Emprunter à deux. Quand on achète en couple, l'assurance décès/invalidité peut être répartie sur les deux têtes. Explications. Vous pouvez par exemple assurer Madame à hauteur de 40 % et Monsieur à hauteur de 60 %. Si Madame décède, Monsieur ne remboursera que 60 % de la mensualité. Si Monsieur décède, Madame ne remboursera que 40 % de la mensualité. Une solution plus économique que d'assurer les deux têtes à 100 %, tout en préservant l'équilibre financier de la personne vivante restante.

L'assurance perte d'emploi

Facultative. L'assurance perte d'emploi, comme son nom l'indique, assure la prise en charge de vos mensualités, en totalité ou en partie, lorsque vous perdez votre travail. Elle ne vous sera proposée que si vous êtes salarié. Onéreuse et soumise à de très nombreuses restrictions (elle n'entre pas en action si vous démissionnez, si vous êtes licencié pour faute grave...), l'assurance perte d'emploi est peu plébiscitée par les emprunteurs. Toutefois, en période de crise économique et sociale, il convient d'en étudier scrupuleusement les garanties !

Et la « délégation d'assurance » ?

Choisir son assurance. Depuis le 1er septembre 2010, conformément à la loi dite « Lagarde », l’emprunteur a la possibilité de choisir entre l’assurance de la banque (le contrat groupe) ou un autre contrat de son choix (la délégation d’assurance). Cette mesure a été prise afin de permettre aux particuliers de trouver une assurance moins chère ou mieux adaptée à son profil.
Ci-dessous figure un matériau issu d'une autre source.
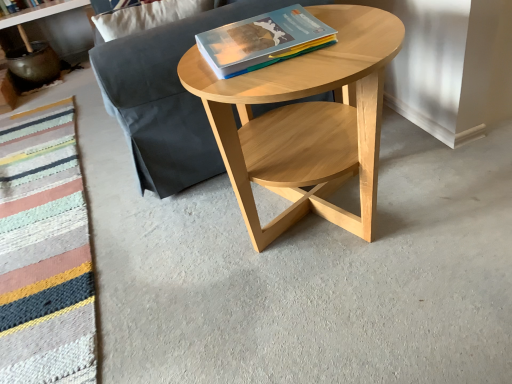
Question: Should I look upward or downward to see matte white shelf at upper left?

Choices:
 (A) down
 (B) up

Answer: (B)

Question: From the image's perspective, is matte white shelf at upper left located above natural wood coffee table at center?

Choices:
 (A) yes
 (B) no

Answer: (A)

Question: From the image's perspective, does matte white shelf at upper left appear lower than natural wood coffee table at center?

Choices:
 (A) no
 (B) yes

Answer: (A)

Question: Does matte white shelf at upper left lie behind natural wood coffee table at center?

Choices:
 (A) no
 (B) yes

Answer: (B)

Question: Does matte white shelf at upper left have a lesser height compared to natural wood coffee table at center?

Choices:
 (A) yes
 (B) no

Answer: (A)

Question: Is the surface of matte white shelf at upper left in direct contact with natural wood coffee table at center?

Choices:
 (A) no
 (B) yes

Answer: (A)

Question: Is natural wood coffee table at center at the back of matte white shelf at upper left?

Choices:
 (A) yes
 (B) no

Answer: (B)

Question: From the image's perspective, is matte paper book at center on natural wood coffee table at center?

Choices:
 (A) yes
 (B) no

Answer: (A)

Question: Is matte paper book at center wider than natural wood coffee table at center?

Choices:
 (A) yes
 (B) no

Answer: (B)

Question: Considering the relative sizes of matte paper book at center and natural wood coffee table at center in the image provided, is matte paper book at center bigger than natural wood coffee table at center?

Choices:
 (A) no
 (B) yes

Answer: (A)

Question: From the image's perspective, is matte paper book at center located beneath natural wood coffee table at center?

Choices:
 (A) yes
 (B) no

Answer: (B)

Question: Can you confirm if matte paper book at center is taller than natural wood coffee table at center?

Choices:
 (A) yes
 (B) no

Answer: (B)

Question: Does matte paper book at center have a smaller size compared to natural wood coffee table at center?

Choices:
 (A) yes
 (B) no

Answer: (A)

Question: Is matte white shelf at upper left aimed at knitted wool blanket at lower left?

Choices:
 (A) no
 (B) yes

Answer: (A)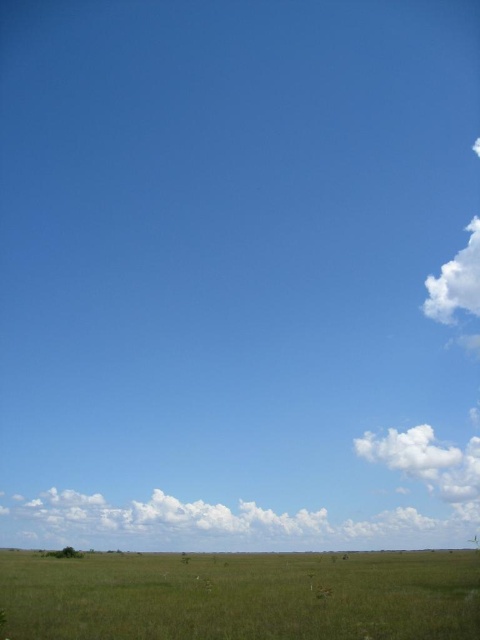
Is point (131, 509) positioned before point (466, 280)?

Yes, it is.

Which is in front, point (313, 547) or point (469, 237)?

Positioned in front is point (313, 547).

Is point (73, 522) positioned before point (479, 260)?

That is True.

This screenshot has height=640, width=480. I want to click on white fluffy cloud at lower center, so click(201, 524).

Does green grassy field at lower center have a lesser height compared to white fluffy cloud at lower center?

Incorrect, green grassy field at lower center's height does not fall short of white fluffy cloud at lower center's.

Who is lower down, green grassy field at lower center or white fluffy cloud at lower center?

white fluffy cloud at lower center

Does point (115, 566) come farther from viewer compared to point (159, 525)?

That is False.

At what (x,y) coordinates should I click in order to perform the action: click on green grassy field at lower center. Please return your answer as a coordinate pair (x, y). The width and height of the screenshot is (480, 640). Looking at the image, I should click on (241, 596).

Image resolution: width=480 pixels, height=640 pixels. What do you see at coordinates (241, 596) in the screenshot? I see `green grassy field at lower center` at bounding box center [241, 596].

Which is behind, point (204, 554) or point (476, 278)?

The point (476, 278) is behind.

What are the coordinates of `green grassy field at lower center` in the screenshot? It's located at pos(241,596).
Des garanties équivalentes. Mais attention, il faut que les clauses offrent un niveau de garantie équivalent à celles du contrat d'assurance de groupe proposé par la banque. Par ailleurs, la banque ne pourra pas modifier les conditions et le taux du prêt prévus dans son offre sous prétexte que l’emprunteur a opté pour une assurance différente.
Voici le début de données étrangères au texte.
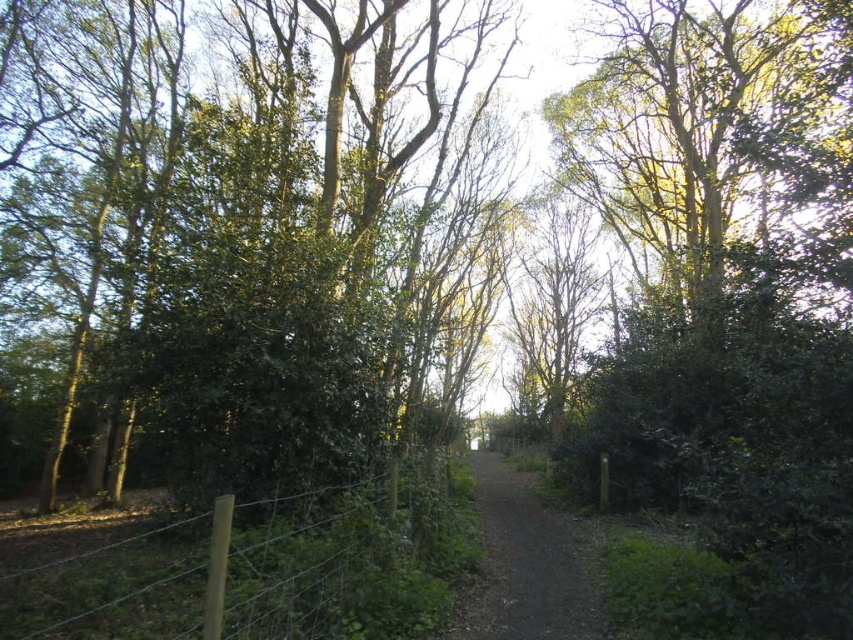
Question: From the image, what is the correct spatial relationship of wooden post at lower left in relation to dirt/gravel path at center?

Choices:
 (A) right
 (B) left

Answer: (B)

Question: Does wooden post at lower left appear on the left side of dirt/gravel path at center?

Choices:
 (A) yes
 (B) no

Answer: (A)

Question: Which of the following is the closest to the observer?

Choices:
 (A) (126, 541)
 (B) (590, 573)

Answer: (B)

Question: Can you confirm if wooden post at lower left is thinner than dirt/gravel path at center?

Choices:
 (A) no
 (B) yes

Answer: (B)

Question: Which object appears closest to the camera in this image?

Choices:
 (A) wooden post at lower left
 (B) dirt/gravel path at center

Answer: (B)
Toutefois, toutes ces dispositions n’ont pas eu l’effet escompté. Le recours à la délégation d’assurance est resté marginal. Depuis le 26 juillet 2014, la loi Hamon est venue renforcer ce dispositif. Il est désormais possible pour l’emprunteur de résilier son contrat d’assurance de prêt au moment où il le souhaite, mais seulement pendant une durée d'un an. Le délai court à la signature du contrat. Cela laisse largement le temps de trouver une meilleure offre d’assurance. Et en 2016, la loi Sapin 2 va encore plus loin en permettant aux emprunteurs de résilier leur assurance tous les ans.